EXERCISE DETAILS → Could you set down exactly the lines of the data below, starting at the one that holds "letter-spacing: .5px;" and ending at the one that holds "UV + DRYING</div>", both included, and only those?

*** MATERIALS PROVIDED ***

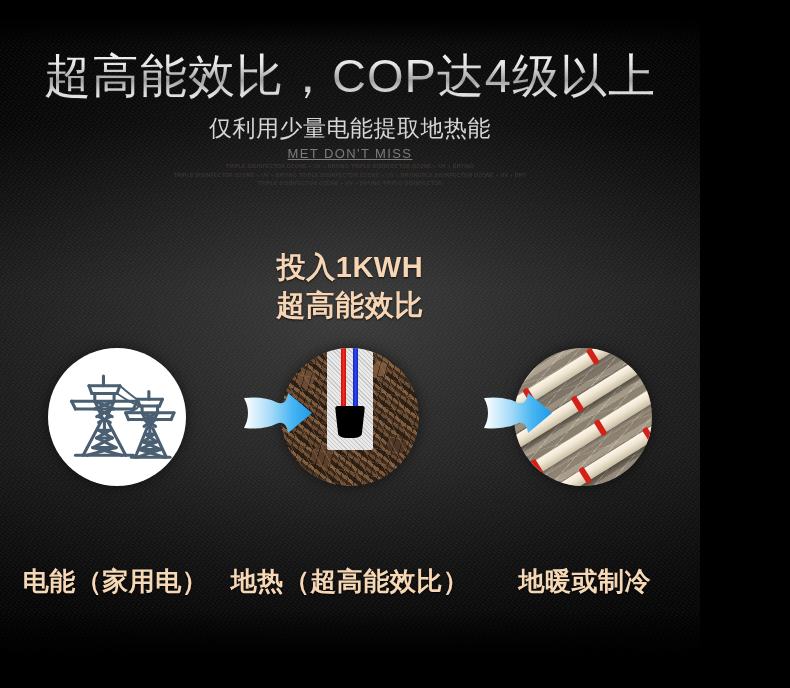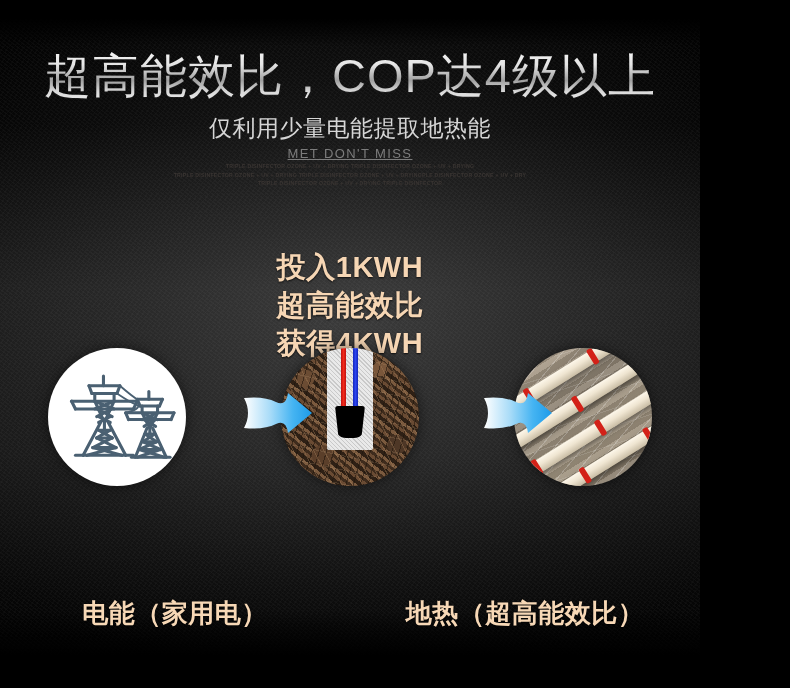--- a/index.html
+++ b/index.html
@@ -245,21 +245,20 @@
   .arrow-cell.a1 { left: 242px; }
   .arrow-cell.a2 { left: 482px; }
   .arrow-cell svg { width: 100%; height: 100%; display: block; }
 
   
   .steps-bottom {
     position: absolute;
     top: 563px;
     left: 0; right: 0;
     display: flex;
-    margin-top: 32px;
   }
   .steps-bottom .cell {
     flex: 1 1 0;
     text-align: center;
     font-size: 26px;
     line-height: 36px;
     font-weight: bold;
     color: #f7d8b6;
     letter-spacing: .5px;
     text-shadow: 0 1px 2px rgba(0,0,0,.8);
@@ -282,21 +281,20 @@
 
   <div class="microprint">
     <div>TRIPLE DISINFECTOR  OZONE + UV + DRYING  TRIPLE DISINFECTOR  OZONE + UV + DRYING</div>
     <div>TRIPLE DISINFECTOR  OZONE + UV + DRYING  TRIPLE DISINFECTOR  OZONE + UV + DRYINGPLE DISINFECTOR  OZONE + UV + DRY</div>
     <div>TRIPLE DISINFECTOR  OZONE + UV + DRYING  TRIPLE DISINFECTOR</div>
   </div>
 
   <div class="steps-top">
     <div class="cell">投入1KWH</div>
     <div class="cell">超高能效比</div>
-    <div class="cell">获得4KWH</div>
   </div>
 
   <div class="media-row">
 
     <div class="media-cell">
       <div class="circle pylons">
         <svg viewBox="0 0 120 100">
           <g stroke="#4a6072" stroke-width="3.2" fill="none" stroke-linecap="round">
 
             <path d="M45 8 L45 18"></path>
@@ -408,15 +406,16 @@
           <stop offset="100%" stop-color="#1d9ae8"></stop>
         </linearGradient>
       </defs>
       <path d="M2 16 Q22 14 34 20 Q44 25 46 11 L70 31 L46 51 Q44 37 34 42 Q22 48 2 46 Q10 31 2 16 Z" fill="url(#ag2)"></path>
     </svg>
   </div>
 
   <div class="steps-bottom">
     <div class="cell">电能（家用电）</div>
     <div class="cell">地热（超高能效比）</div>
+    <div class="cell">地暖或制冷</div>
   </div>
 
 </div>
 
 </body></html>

*** End of MATERIALS PROVIDED ***
*** MATERIALS PROVIDED ***

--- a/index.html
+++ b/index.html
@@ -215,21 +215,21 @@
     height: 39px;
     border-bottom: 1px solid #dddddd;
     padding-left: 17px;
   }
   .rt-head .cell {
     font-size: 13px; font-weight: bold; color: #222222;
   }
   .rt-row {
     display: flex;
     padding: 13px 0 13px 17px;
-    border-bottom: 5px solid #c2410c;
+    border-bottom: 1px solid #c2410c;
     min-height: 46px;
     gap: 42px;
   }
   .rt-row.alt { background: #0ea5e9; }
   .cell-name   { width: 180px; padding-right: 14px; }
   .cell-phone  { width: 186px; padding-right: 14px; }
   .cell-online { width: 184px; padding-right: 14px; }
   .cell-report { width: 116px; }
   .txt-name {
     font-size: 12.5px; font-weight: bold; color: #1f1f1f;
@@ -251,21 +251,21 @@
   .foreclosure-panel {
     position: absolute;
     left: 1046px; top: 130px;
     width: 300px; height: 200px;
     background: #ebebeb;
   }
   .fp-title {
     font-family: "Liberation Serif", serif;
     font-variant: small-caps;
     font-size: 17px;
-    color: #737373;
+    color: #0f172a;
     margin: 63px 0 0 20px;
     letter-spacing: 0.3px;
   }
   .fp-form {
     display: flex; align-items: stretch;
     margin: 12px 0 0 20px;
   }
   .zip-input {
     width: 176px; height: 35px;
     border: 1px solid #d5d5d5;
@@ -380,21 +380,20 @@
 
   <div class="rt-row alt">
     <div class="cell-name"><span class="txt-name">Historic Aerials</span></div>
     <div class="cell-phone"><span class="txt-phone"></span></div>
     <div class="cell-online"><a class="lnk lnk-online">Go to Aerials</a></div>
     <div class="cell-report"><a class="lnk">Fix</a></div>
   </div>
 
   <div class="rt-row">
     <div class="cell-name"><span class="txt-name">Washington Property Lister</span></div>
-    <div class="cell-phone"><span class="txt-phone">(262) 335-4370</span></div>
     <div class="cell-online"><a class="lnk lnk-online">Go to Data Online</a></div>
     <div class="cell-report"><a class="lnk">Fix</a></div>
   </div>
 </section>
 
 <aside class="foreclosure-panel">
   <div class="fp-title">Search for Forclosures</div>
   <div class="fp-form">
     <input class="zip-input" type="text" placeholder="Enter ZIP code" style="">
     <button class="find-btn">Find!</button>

*** End of MATERIALS PROVIDED ***

YOUR RESPONSE →
     letter-spacing: .5px;
     text-shadow: 0 1px 2px rgba(0,0,0,.8);
@@ -282,21 +281,20 @@
 
   <div class="microprint">
     <div>TRIPLE DISINFECTOR  OZONE + UV + DRYING  TRIPLE DISINFECTOR  OZONE + UV + DRYING</div>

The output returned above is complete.